───── RECORD SET

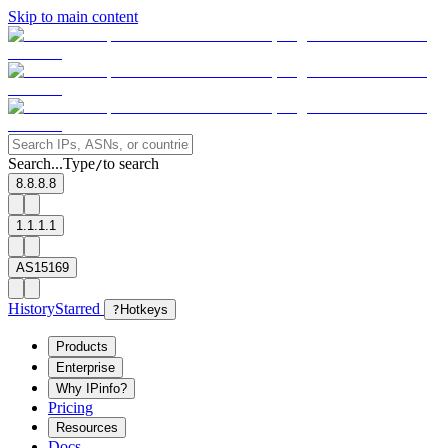
Skip to main content
Search...
Type
to search
/
8.8.8.8
1.1.1.1
AS15169
History
Starred
?
Hotkeys
Products
Enterprise
Why IPinfo?
Pricing
Resources
Docs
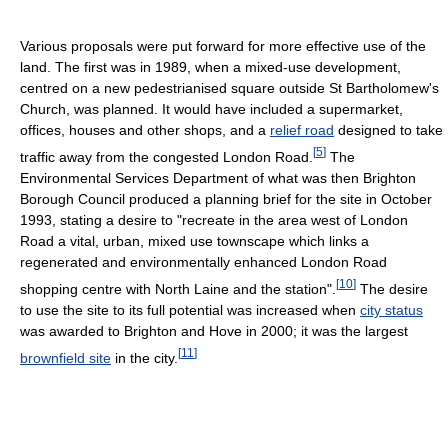
Various proposals were put forward for more effective use of the
land. The first was in 1989, when a mixed-use development,
centred on a new pedestrianised square outside St Bartholomew's
Church, was planned. It would have included a supermarket,
offices, houses and other shops, and a
relief road
designed to take
[
5
]
traffic away from the congested London Road.
The
Environmental Services Department of what was then Brighton
Borough Council produced a planning brief for the site in October
1993, stating a desire to "recreate in the area west of London
Road a vital, urban, mixed use townscape which links a
regenerated and environmentally enhanced London Road
[
10
]
shopping centre with North Laine and the station".
The desire
to use the site to its full potential was increased when
city status
was awarded to Brighton and Hove in 2000; it was the largest
[
11
]
brownfield site
in the city.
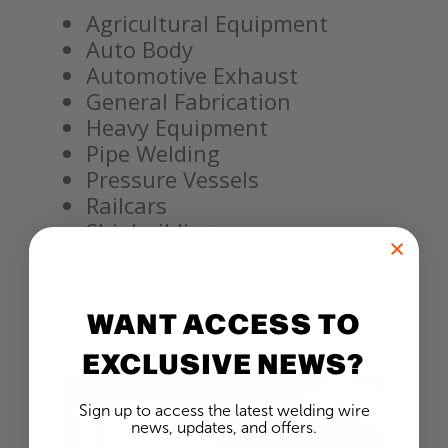
Agricultural Equipment
Auto Body
Automotive Exhaust
General Fabrication
Heavy Equipment
Pipe Welding
Pressure Vessels
Railcars
Shipbuilding
Structures
Trailers
WANT ACCESS TO
EXCLUSIVE NEWS?
Sign up to access the latest welding wire
news, updates, and offers.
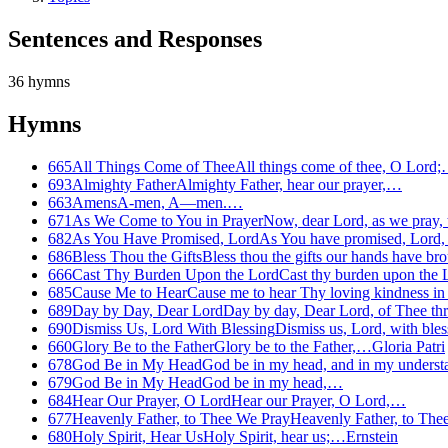
Sentences and Responses
36
hymns
Hymns
665
All Things Come of Thee
All things come of thee, O Lord
693
Almighty Father
Almighty Father, hear our prayer,…
663
Amens
A-men, A—men.…
671
As We Come to You in Prayer
Now, dear Lord, as we pray,
682
As You Have Promised, Lord
As You have promised, Lord,
686
Bless Thou the Gifts
Bless thou the gifts our hands have b
666
Cast Thy Burden Upon the Lord
Cast thy burden upon the
685
Cause Me to Hear
Cause me to hear Thy loving kindness i
689
Day by Day, Dear Lord
Day by day, Dear Lord, of Thee thr
690
Dismiss Us, Lord With Blessing
Dismiss us, Lord, with ble
660
Glory Be to the Father
Glory be to the Father,…
Gloria Patri
678
God Be in My Head
God be in my head, and in my unders
679
God Be in My Head
God be in my head,…
684
Hear Our Prayer, O Lord
Hear our Prayer, O Lord,…
677
Heavenly Father, to Thee We Pray
Heavenly Father, to Th
680
Holy Spirit, Hear Us
Holy Spirit, hear us;…
Ernstein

──────────

> [TASK DETAILS]
Leave out all images, then reproduce the entries above exactly.

> [ANSWER TO THIS EXERCISE]
Skip to main content
Search...
Type
to search
/
8.8.8.8
1.1.1.1
AS15169
History
Starred
?
Hotkeys
Products
Enterprise
Why IPinfo?
Pricing
Resources
Docs
Various proposals were put forward for more effective use of the
land. The first was in 1989, when a mixed-use development,
centred on a new pedestrianised square outside St Bartholomew's
Church, was planned. It would have included a supermarket,
offices, houses and other shops, and a
relief road
designed to take
[
5
]
traffic away from the congested London Road.
The
Environmental Services Department of what was then Brighton
Borough Council produced a planning brief for the site in October
1993, stating a desire to "recreate in the area west of London
Road a vital, urban, mixed use townscape which links a
regenerated and environmentally enhanced London Road
[
10
]
shopping centre with North Laine and the station".
The desire
to use the site to its full potential was increased when
city status
was awarded to Brighton and Hove in 2000; it was the largest
[
11
]
brownfield site
in the city.
Agricultural Equipment
Auto Body
Automotive Exhaust
General Fabrication
Heavy Equipment
Pipe Welding
Pressure Vessels
Railcars
Shipbuilding
Structures
Trailers
WANT ACCESS TO
EXCLUSIVE NEWS?
Sign up to access the latest welding wire
news, updates, and offers.
Sentences and Responses
36
hymns
Hymns
665
All Things Come of Thee
All things come of thee, O Lord
693
Almighty Father
Almighty Father, hear our prayer,…
663
Amens
A-men, A—men.…
671
As We Come to You in Prayer
Now, dear Lord, as we pray,
682
As You Have Promised, Lord
As You have promised, Lord,
686
Bless Thou the Gifts
Bless thou the gifts our hands have b
666
Cast Thy Burden Upon the Lord
Cast thy burden upon the
685
Cause Me to Hear
Cause me to hear Thy loving kindness i
689
Day by Day, Dear Lord
Day by day, Dear Lord, of Thee thr
690
Dismiss Us, Lord With Blessing
Dismiss us, Lord, with ble
660
Glory Be to the Father
Glory be to the Father,…
Gloria Patri
678
God Be in My Head
God be in my head, and in my unders
679
God Be in My Head
God be in my head,…
684
Hear Our Prayer, O Lord
Hear our Prayer, O Lord,…
677
Heavenly Father, to Thee We Pray
Heavenly Father, to Th
680
Holy Spirit, Hear Us
Holy Spirit, hear us;…
Ernstein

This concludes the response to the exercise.